Chapter 5: Fundamental Transactions and Takeover Regulations
Part C: Announcements and offers
R101: Firm intention announcement
- (1) A firm intention announcement is an announcement that must be made when a mandatory offer is required or when an offeror has communicated a firm intention to make an offer and is ready, able and willing to proceed with the offer.
- (2) When a firm intention announcement has been made, the offeror must proceed with the offer.
- (3) A firm intention announcement must be made immediately when-
- (a) the board of the offeree regulated company has received a formal written offer; or
- (b) a mandatory offer is required to be made in terms of Section 122 (1), read with Section 123.

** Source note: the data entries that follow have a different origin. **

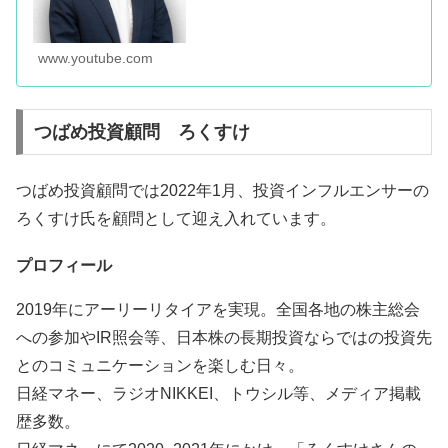
www.youtube.com
つばめ投資顧問 ろくすけ
つばめ投資顧問では2022年1月、投資インフルエンサーの
ろくすけ氏を顧問として迎え入れています。
プロフィール
2019年にアーリーリタイアを実現。全国各地の株主総会
への参加やIR照会等、日本株の長期投資ならではの投資先
とのコミュニケーションを楽しむ日々。
日経マネー、ラジオNIKKEI、トウシル等、メディア掲載
歴多数。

- (4) The responsibility for making a firm intention announcement under-
- (a) sub-regulation (3)(a) rests with the independent board, failing which, with Panel approval, it rests with the offeror; or
- (b) sub-regulation (3)(b) rests with the offeror.

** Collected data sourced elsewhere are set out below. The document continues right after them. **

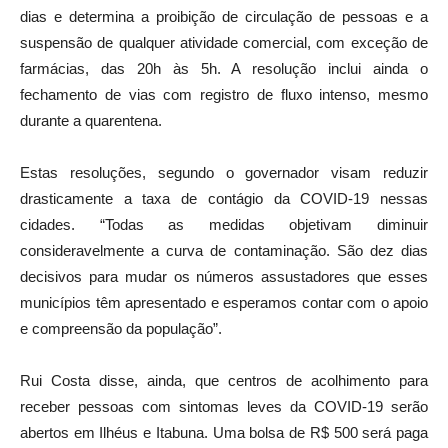
dias e determina a proibição de circulação de pessoas e a
suspensão de qualquer atividade comercial, com exceção de
farmácias, das 20h às 5h. A resolução inclui ainda o
fechamento de vias com registro de fluxo intenso, mesmo
durante a quarentena.
Estas resoluções, segundo o governador visam reduzir
drasticamente a taxa de contágio da COVID-19 nessas
cidades. “Todas as medidas objetivam diminuir
consideravelmente a curva de contaminação. São dez dias
decisivos para mudar os números assustadores que esses
municípios têm apresentado e esperamos contar com o apoio
e compreensão da população”.
Rui Costa disse, ainda, que centros de acolhimento para
receber pessoas com sintomas leves da COVID-19 serão
abertos em Ilhéus e Itabuna. Uma bolsa de R$ 500 será paga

- (5) Each firm intention announcement must state-
- (a) that the offeror, and where appropriate, the independent board, accepts responsibility for the information contained in the firm intention announcement;
- (b) that to the best of their respective knowledge and belief, the information is true; and
- (c) where appropriate, that the firm announcement does not omit anything likely to affect the importance of the information.

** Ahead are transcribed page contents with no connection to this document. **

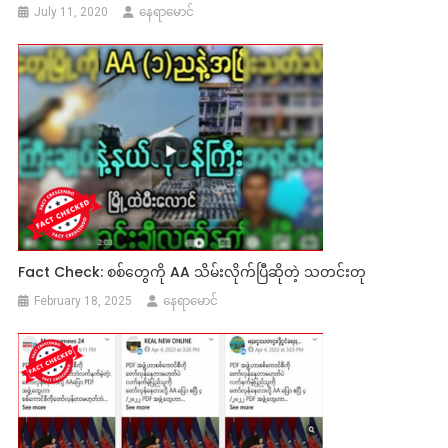
July 11, 2020
နေရာမောင်
Fact Check: စစ်တွေကို AA သိမ်းလိုက်ပြီဆိုတဲ့ သတင်းတု
February 18, 2025
နေရာမောင်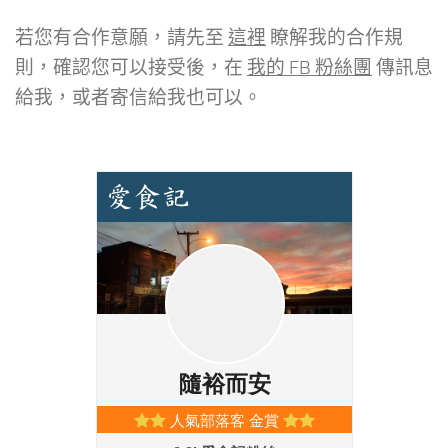
若您有合作意願，請先至
這裡
瞭解我的合作規
則，確認您可以接受後，在
我的 FB 粉絲團
傳訊息
給我，或者寄信給我也可以。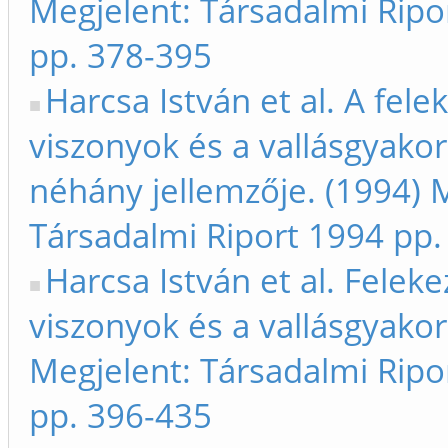
Megjelent: Társadalmi Ripo
pp. 378-395
Harcsa István et al. A fele
viszonyok és a vallásgyakor
néhány jellemzője. (1994) 
Társadalmi Riport 1994 pp.
Harcsa István et al. Feleke
viszonyok és a vallásgyakor
Megjelent: Társadalmi Ripo
pp. 396-435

- (6) If it is proposed that any director will be excluded from a statement required by sub-regulation (5), the omission, and the reasons for it, must be stated in the firm intention announcement.
- (7) A firm intention announcement must contain the following information:
- (a) the identity of the offeror and any concert parties;
- (b) the terms of the offer, including, but not limited to,-
- (i) the type of offer proposed and mechanics of implementation;
- (ii) the class or classes of securities affected;
- (iii) the consideration offered, and if the offer is for securities, the consideration offered per security, for each class;
- (iv) pro forma earnings and asset value per offeree regulated company security, if the offer consideration consists wholly or partly in offeror securities;
- (v) any conditions as to acceptance, or other conditions of the offer;
- (vi) details of the cash guarantee or cash confirmation provided to the Panel in conformity with regulation 111 (4);
- (vii) confirmation that the offeror has sufficient securities available to settle any consideration payable in securities, or has a condition as to acceptance regarding an increase of authorised share capital; and
- (viii) estimated offeror offer circular or combined circular posting date, and where known, other pertinent dates relating to the offer;
- (c) if known, the details of any beneficial interest in the offeree regulated company-
- (i) held or controlled, directly or indirectly-
- (aa) by the offeror;
- (bb) by any person(s) acting in concert with the offeror; or
- (cc) by any other person in respect of which the offeror has received an irrevocable commitment to accept or vote in favour of the offer;
- (ii) in respect of which the offeror holds an option to purchase; or
- (iii) in respect of which any person acting in concert with the offeror holds an option to purchase.